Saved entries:

════════════════

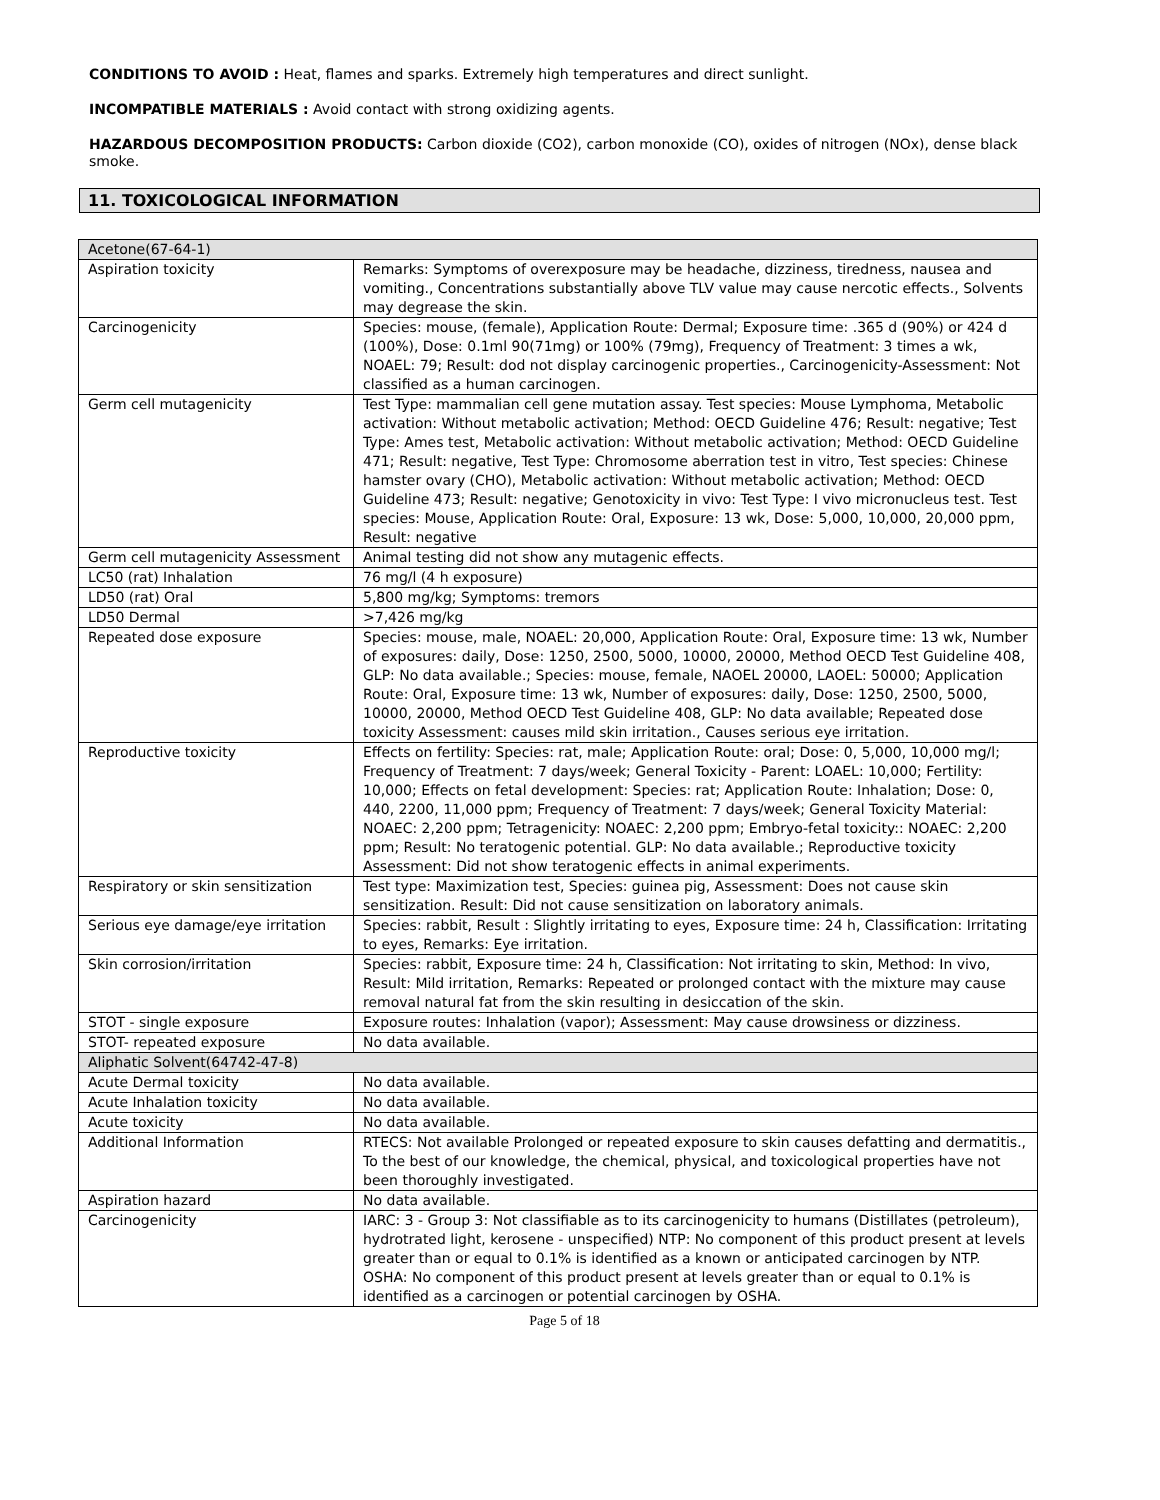CONDITIONS TO AVOID : Heat, flames and sparks. Extremely high temperatures and direct sunlight.
INCOMPATIBLE MATERIALS : Avoid contact with strong oxidizing agents.
HAZARDOUS DECOMPOSITION PRODUCTS: Carbon dioxide (CO2), carbon monoxide (CO), oxides of nitrogen (NOx), dense black smoke.
11. TOXICOLOGICAL INFORMATION
| Acetone(67-64-1) | |
| Aspiration toxicity | Remarks: Symptoms of overexposure may be headache, dizziness, tiredness, nausea and vomiting., Concentrations substantially above TLV value may cause nercotic effects., Solvents may degrease the skin. |
| Carcinogenicity | Species: mouse, (female), Application Route: Dermal; Exposure time: .365 d (90%) or 424 d (100%), Dose: 0.1ml 90(71mg) or 100% (79mg), Frequency of Treatment: 3 times a wk, NOAEL: 79; Result: dod not display carcinogenic properties., Carcinogenicity-Assessment: Not classified as a human carcinogen. |
| Germ cell mutagenicity | Test Type: mammalian cell gene mutation assay. Test species: Mouse Lymphoma, Metabolic activation: Without metabolic activation; Method: OECD Guideline 476; Result: negative; Test Type: Ames test, Metabolic activation: Without metabolic activation; Method: OECD Guideline 471; Result: negative, Test Type: Chromosome aberration test in vitro, Test species: Chinese hamster ovary (CHO), Metabolic activation: Without metabolic activation; Method: OECD Guideline 473; Result: negative; Genotoxicity in vivo: Test Type: I vivo micronucleus test. Test species: Mouse, Application Route: Oral, Exposure: 13 wk, Dose: 5,000, 10,000, 20,000 ppm, Result: negative |
| Germ cell mutagenicity Assessment | Animal testing did not show any mutagenic effects. |
| LC50 (rat) Inhalation | 76 mg/l (4 h exposure) |
| LD50 (rat) Oral | 5,800 mg/kg; Symptoms: tremors |
| LD50 Dermal | >7,426 mg/kg |
| Repeated dose exposure | Species: mouse, male, NOAEL: 20,000, Application Route: Oral, Exposure time: 13 wk, Number of exposures: daily, Dose: 1250, 2500, 5000, 10000, 20000, Method OECD Test Guideline 408, GLP: No data available.; Species: mouse, female, NAOEL 20000, LAOEL: 50000; Application Route: Oral, Exposure time: 13 wk, Number of exposures: daily, Dose: 1250, 2500, 5000, 10000, 20000, Method OECD Test Guideline 408, GLP: No data available; Repeated dose toxicity Assessment: causes mild skin irritation., Causes serious eye irritation. |
| Reproductive toxicity | Effects on fertility: Species: rat, male; Application Route: oral; Dose: 0, 5,000, 10,000 mg/l; Frequency of Treatment: 7 days/week; General Toxicity - Parent: LOAEL: 10,000; Fertility: 10,000; Effects on fetal development: Species: rat; Application Route: Inhalation; Dose: 0, 440, 2200, 11,000 ppm; Frequency of Treatment: 7 days/week; General Toxicity Material: NOAEC: 2,200 ppm; Tetragenicity: NOAEC: 2,200 ppm; Embryo-fetal toxicity:: NOAEC: 2,200 ppm; Result: No teratogenic potential. GLP: No data available.; Reproductive toxicity Assessment: Did not show teratogenic effects in animal experiments. |
| Respiratory or skin sensitization | Test type: Maximization test, Species: guinea pig, Assessment: Does not cause skin sensitization. Result: Did not cause sensitization on laboratory animals. |
| Serious eye damage/eye irritation | Species: rabbit, Result : Slightly irritating to eyes, Exposure time: 24 h, Classification: Irritating to eyes, Remarks: Eye irritation. |
| Skin corrosion/irritation | Species: rabbit, Exposure time: 24 h, Classification: Not irritating to skin, Method: In vivo, Result: Mild irritation, Remarks: Repeated or prolonged contact with the mixture may cause removal natural fat from the skin resulting in desiccation of the skin. |
| STOT - single exposure | Exposure routes: Inhalation (vapor); Assessment: May cause drowsiness or dizziness. |
| STOT- repeated exposure | No data available. |
| Aliphatic Solvent(64742-47-8) | |
| Acute Dermal toxicity | No data available. |
| Acute Inhalation toxicity | No data available. |
| Acute toxicity | No data available. |
| Additional Information | RTECS: Not available Prolonged or repeated exposure to skin causes defatting and dermatitis., To the best of our knowledge, the chemical, physical, and toxicological properties have not been thoroughly investigated. |
| Aspiration hazard | No data available. |
| Carcinogenicity | IARC: 3 - Group 3: Not classifiable as to its carcinogenicity to humans (Distillates (petroleum), hydrotrated light, kerosene - unspecified) NTP: No component of this product present at levels greater than or equal to 0.1% is identified as a known or anticipated carcinogen by NTP. OSHA: No component of this product present at levels greater than or equal to 0.1% is identified as a carcinogen or potential carcinogen by OSHA. |
Page 5 of 18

════════════════

TASK OBJECTIVE
Only the lines above from the line with "INCOMPATIBLE MATERIALS : Avoid" to the line with "human carcinogen. |", those two lines included, should be reproduced exactly.

REPLY TO THE TASK
INCOMPATIBLE MATERIALS : Avoid contact with strong oxidizing agents.
HAZARDOUS DECOMPOSITION PRODUCTS: Carbon dioxide (CO2), carbon monoxide (CO), oxides of nitrogen (NOx), dense black smoke.
11. TOXICOLOGICAL INFORMATION
| Acetone(67-64-1) | |
| Aspiration toxicity | Remarks: Symptoms of overexposure may be headache, dizziness, tiredness, nausea and vomiting., Concentrations substantially above TLV value may cause nercotic effects., Solvents may degrease the skin. |
| Carcinogenicity | Species: mouse, (female), Application Route: Dermal; Exposure time: .365 d (90%) or 424 d (100%), Dose: 0.1ml 90(71mg) or 100% (79mg), Frequency of Treatment: 3 times a wk, NOAEL: 79; Result: dod not display carcinogenic properties., Carcinogenicity-Assessment: Not classified as a human carcinogen. |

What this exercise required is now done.